I woke up at 9 and stepped out to the veranda.
It was cloudy. Looking at the gray sky and the street of Paharganj, somehow I realised that I haven't encounter any other Japanese tourists since I came to India.
Since I was leaving Delhi today, I checked out the hotel and went to the rooftop restaurant where I refused to go last night. It was a bit cold up there but the atmosphere was pretty good. I ordered a chocolate banana pancake and a cup of chai for breakfast.
There were several groups of Westerners in the restaurant. Seeing them talking and laughing, I felt my aloneness. It's not like I didn't have chance to talk with anybody. On the contrary, so many people had talked to me since I arrived in India. There were plenty of oppotunities to communicate with someone. But I hadn't had a chance to getting know other fellow travelers so far.
Of course Paharganj was filled with tourists. I could see a lot of backpackers were sitting and having chai or coffee at some cafes on the streets. But I was rather avoiding those places. I didn't know exactly why. But maybe I was not so confident to become friends with those backpackers who looked very experienced with traveling.
Since I was young I liked being alone and I liked traveling solo. So I didn't mind. But to be completely honest, I felt a little sad this morning. Because since I came to India, I had encountered so many things that shook my common sence. I wanted to talk about it with not local Indians but people who also came from outside and can share my feelings.

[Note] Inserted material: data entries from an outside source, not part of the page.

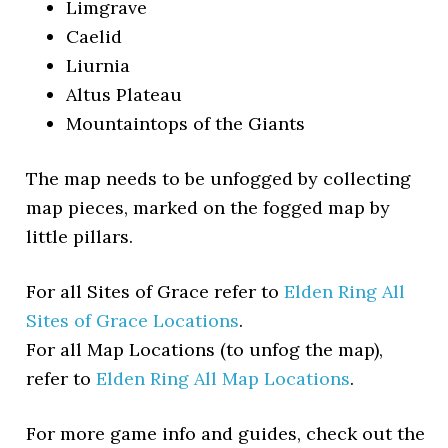
Limgrave
Caelid
Liurnia
Altus Plateau
Mountaintops of the Giants
The map needs to be unfogged by collecting
map pieces, marked on the fogged map by
little pillars.
For all Sites of Grace refer to
Elden Ring All
Sites of Grace Locations
.
For all Map Locations (to unfog the map),
refer to
Elden Ring All Map Locations
.
For more game info and guides, check out the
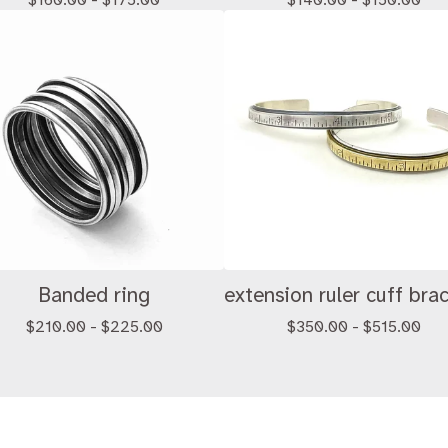
$
160.00 -
$
175.00
$
140.00 -
$
150.00
Banded ring
extension ruler cuff bra
$
210.00 -
$
225.00
$
350.00 -
$
515.00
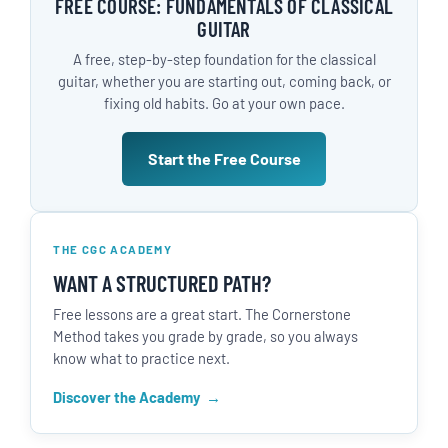
FREE COURSE: FUNDAMENTALS OF CLASSICAL
GUITAR
A free, step-by-step foundation for the classical
guitar, whether you are starting out, coming back, or
fixing old habits. Go at your own pace.
Start the Free Course
THE CGC ACADEMY
WANT A STRUCTURED PATH?
Free lessons are a great start. The Cornerstone
Method takes you grade by grade, so you always
know what to practice next.
Discover the Academy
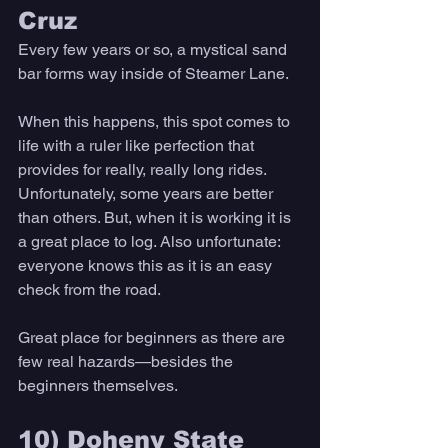
Cruz 
Every few years or so, a mystical sand 
bar forms way inside of Steamer Lane. 
When this happens, this spot comes to 
life with a ruler like perfection that 
provides for really, really long rides. 
Unfortunately, some years are better 
than others. But, when it is working it is 
a great place to log. Also unfortunate: 
everyone knows this as it is an easy 
check from the road. 
Great place for beginners as there are 
few real hazards—besides the 
beginners themselves. 
10) Doheny State 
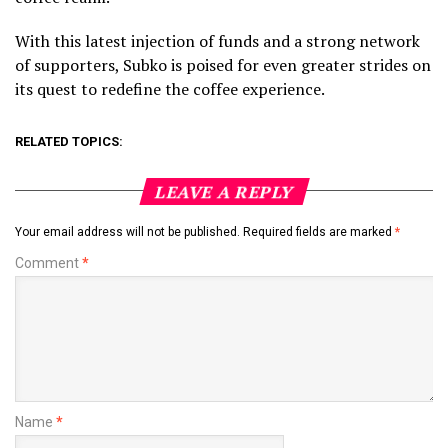
With this latest injection of funds and a strong network
of supporters, Subko is poised for even greater strides on
its quest to redefine the coffee experience.
RELATED TOPICS:
LEAVE A REPLY
Your email address will not be published.
Required fields are marked
*
Comment
*
Name
*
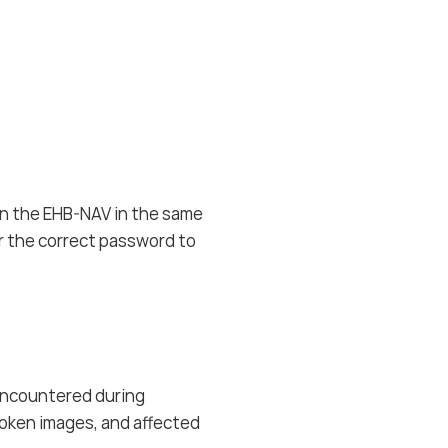
in the EHB-NAV in the same
or the correct password to
encountered during
broken images, and affected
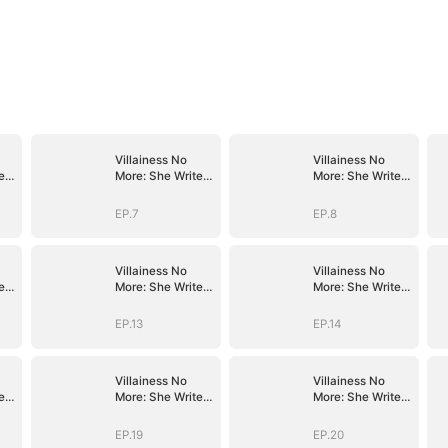
Villainess No
Villainess No
es
More: She Writes
More: She Writes
Her Own Story
Her Own Story
EP.7
EP.8
Villainess No
Villainess No
es
More: She Writes
More: She Writes
Her Own Story
Her Own Story
EP.13
EP.14
Villainess No
Villainess No
es
More: She Writes
More: She Writes
Her Own Story
Her Own Story
EP.19
EP.20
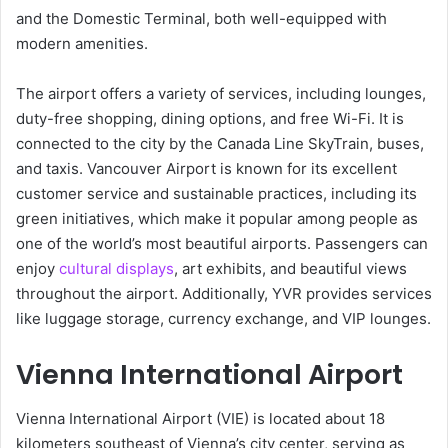
and the Domestic Terminal, both well-equipped with
modern amenities.
The airport offers a variety of services, including lounges,
duty-free shopping, dining options, and free Wi-Fi. It is
connected to the city by the Canada Line SkyTrain, buses,
and taxis. Vancouver Airport is known for its excellent
customer service and sustainable practices, including its
green initiatives, which make it popular among people as
one of the world’s most beautiful airports. Passengers can
enjoy
cultural displays
, art exhibits, and beautiful views
throughout the airport. Additionally, YVR provides services
like luggage storage, currency exchange, and VIP lounges.
Vienna International Airport
Vienna International Airport (VIE) is located about 18
kilometers southeast of Vienna’s city center, serving as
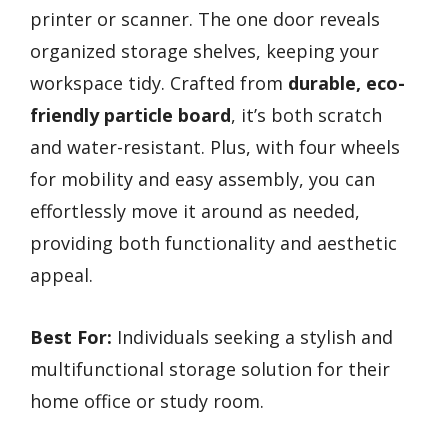
printer or scanner. The one door reveals
organized storage shelves, keeping your
workspace tidy. Crafted from
durable, eco-
friendly particle board
, it’s both scratch
and water-resistant. Plus, with four wheels
for mobility and easy assembly, you can
effortlessly move it around as needed,
providing both functionality and aesthetic
appeal.
Best For:
Individuals seeking a stylish and
multifunctional storage solution for their
home office or study room.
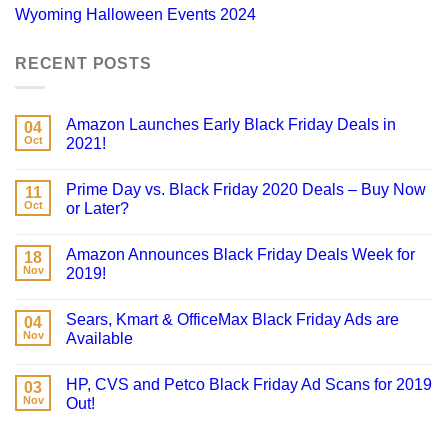
Wyoming Halloween Events 2024
RECENT POSTS
Amazon Launches Early Black Friday Deals in
04
Oct
2021!
Prime Day vs. Black Friday 2020 Deals – Buy Now
11
Oct
or Later?
Amazon Announces Black Friday Deals Week for
18
Nov
2019!
Sears, Kmart & OfficeMax Black Friday Ads are
04
Nov
Available
HP, CVS and Petco Black Friday Ad Scans for 2019
03
Nov
Out!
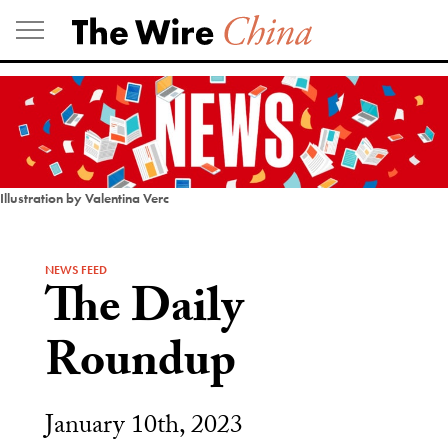
Skip
to
content
Illustration by Valentina Verc
NEWS FEED
The Daily
Roundup
January 10th, 2023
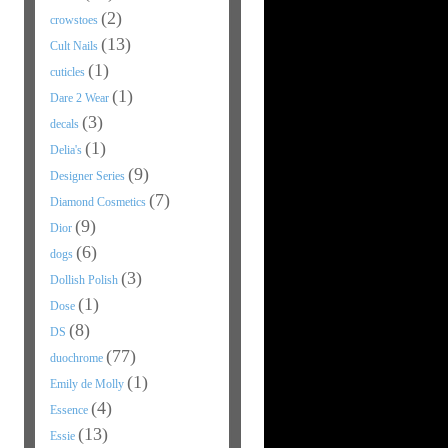
(2)
crowstoes
(13)
Cult Nails
(1)
cuticles
(1)
Dare 2 Wear
(3)
decals
(1)
Delia's
(9)
Designer Series
(7)
Diamond Cosmetics
(9)
Dior
(6)
dogs
(3)
Dollish Polish
(1)
Dose
(8)
DS
(77)
duochrome
(1)
Emily de Molly
(4)
Essence
(13)
Essie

The train for Jaisalmer was supposed to leave at 5:30 pm. I still had some time so I decided to walk around Old Delhi until then. I went to Raj Ghat where Ghandi was cremated then visited Red Fort which was a huge red-walled fort and looked around the inside.
I arrived at Delhi Station an hour before the departure time. The station was very crowded. I got on a line and went through the baggage-screening check. It seemed you need to pass this airport-like check even when you get on a train in India.
After the check was done, I didn't have anything to do. So I just waited.
Around 5:10 pm I heard the announcement about the train for Jaisalmer so I went down to the platform NO.8 that was where my train arrives.
Soon after that, a blue colored train came into the platform and I got in.
The compartment was divided to the left side and the right side by an aisle. The ticket I bought was called "A/C 3 Tier-Sleeper" or simply "3A" and that means a 3 tier bed in a compartment with A/C. There were mattress-like seats that you can use as a bed and similar seats above. And if you bring up the backrest of the bottom seat and locked it with chains, it became the second bed. But since it was still before night, almost all the passengers were still sitting on the bottom seat together.
I found my seat and there were 2 Indian guys sitting in front of it. I said hi to them and talked with one of them for a while. The guy called himself "Salam" and he looked around 30. He said he works at an air-force base and his fiance is collecting foreign coins so I gave him three 1 yen coins that were in my wallet.
I continued talking with Salam then 3 women walked to our seat as talking and laughing. They stopped in front of us and took some pictures each other. Then one of them stayed and the others walked back to where they came from.
A woman who stayed said hi to us. It seemed she also got a seat here. She said those other girls were her friends whom she met in Delhi and since their next destination was different, she just said goodbye to them.
She was from Germany and called herself Linda.
"Where are you going?" I asked.
"Oh really? I'm going too."
She sat in front of me and we started talking.
It seemed Linda was on a long journey. Although she arrived in India at almost the same time as me, she said she was traveling around Central Ameria, South America and Southeast Asia before coming to this country.
"Did you see Dalai Lama?" She suddenly asked.
I knew there was the Tibetan government in exile in Dharamsala and Dalai Lama lives there but wasn't sure what she really meant by her question.
"Dalai Lama was doing speech in front of Delhi Station just a while ago. I was watching it so almost missed the train."
I didn't know that. I entered the station an hour before the departure time so probably that's why I couldn't notice it. It was surprising that the highest leader of Tibetan Buddhism was so close to me. I wished I could have seen him. It seemed Linda was interested in Yoga and Buddhism.
At night an Indian guy came to our compartment and asked if we needed a dinner. I said yes and paid money then he delivered an Indian style dinner.
At around 9 pm, the Indians around me started to make the second-tier bed and everyone went into their beds so I also climbed the ladder which was attached to the side and laid myself on the bed.
Laying in the now quiet compartment and listening to the steady clacking sounds that the railway's junction make, I was filled with the feeling that I was traveling. This feeling of movement. The travel stories that I just heard from Linda. All those things seemed to be provoking my love of travel that I had almost forgotten.
Because of the A/C, the air was really dry and that made me feel thirsty. I had already drunk all the water that I brought so I had no way to quench my thirst. Eventually my throat started to hurt. I tried to sleep regretting not brought more water.